Use of selective tyrosine kinase blockers to monitor growth factor receptor dephosphorylation in intact cells.

A novel assay was developed which allows measuring the activity of protein tyrosine phosphatases (PTPases) downregulating the signaling activity of the receptors for platelet-derived growth factor (PDGF) or epidermal growth factor (EGF) in intact Swiss 3T3 cells and nerve growth factor (TrkA) in TrkA-overexpressing PC12 cells. The assay is based on the inhibition of the receptor tyrosine kinases by specific inhibitors which enter the cells rapidly and do not affect the activity of PTPases. Thereafter, the decay of phosphotyrosine in the autophosphorylated receptors is monitored by immunoblotting with anti-phosphotyrosine antibodies. The dephosphorylation kinetics of EGF receptors and PDGF receptors in Swiss 3T3 cells as measured with this assay were found to be strikingly different. EGF receptors are almost completely dephosphorylated after 2 min at room temperature, whereas PDGF receptors are dephosphorylated only by 50% after 5 min.

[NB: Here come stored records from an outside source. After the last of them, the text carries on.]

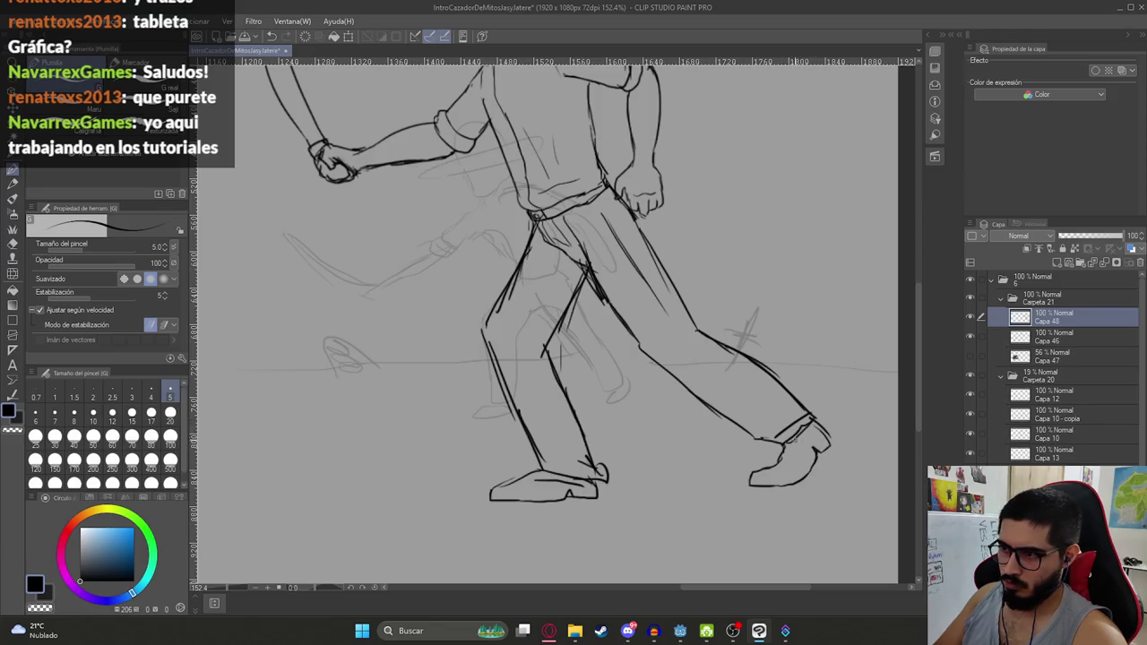
Erase the rear leg lines between crotch and knee, then return to the pen
scroll(768, 467, down, 2)
scroll(768, 467, down, 2)
scroll(768, 468, down, 2)
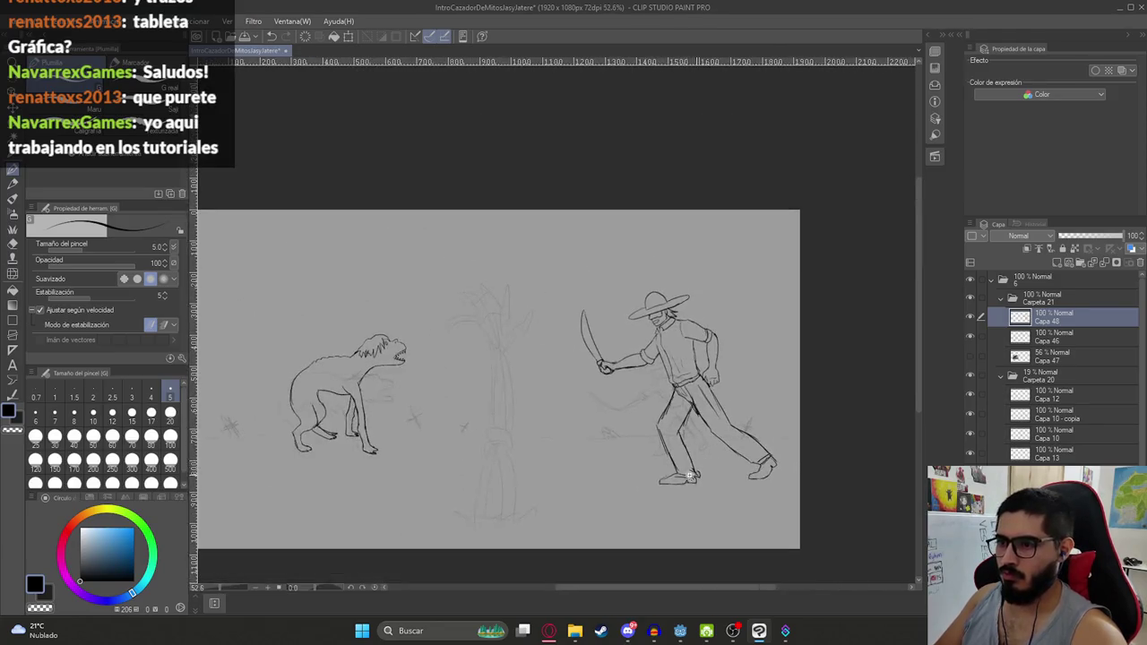
scroll(715, 470, up, 5)
key(e)
key(p)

These data agree with previous findings about receptor dephosphorylation kinetics in isolated Swiss 3T3 cell membranes employing conventional dephosphorylation assays. The novel assay will facilitate characterization of the hitherto not identified receptor-directed PTPases for PDGF receptors, EGF receptors, and TrkA. The assay principle is general and should be applicable to any PTPases and their substrates, provided specific inhibitors for the respective kinases are available. Furthermore, it can be applied to screen for regulator molecules of specific PTPases in their physiological environment.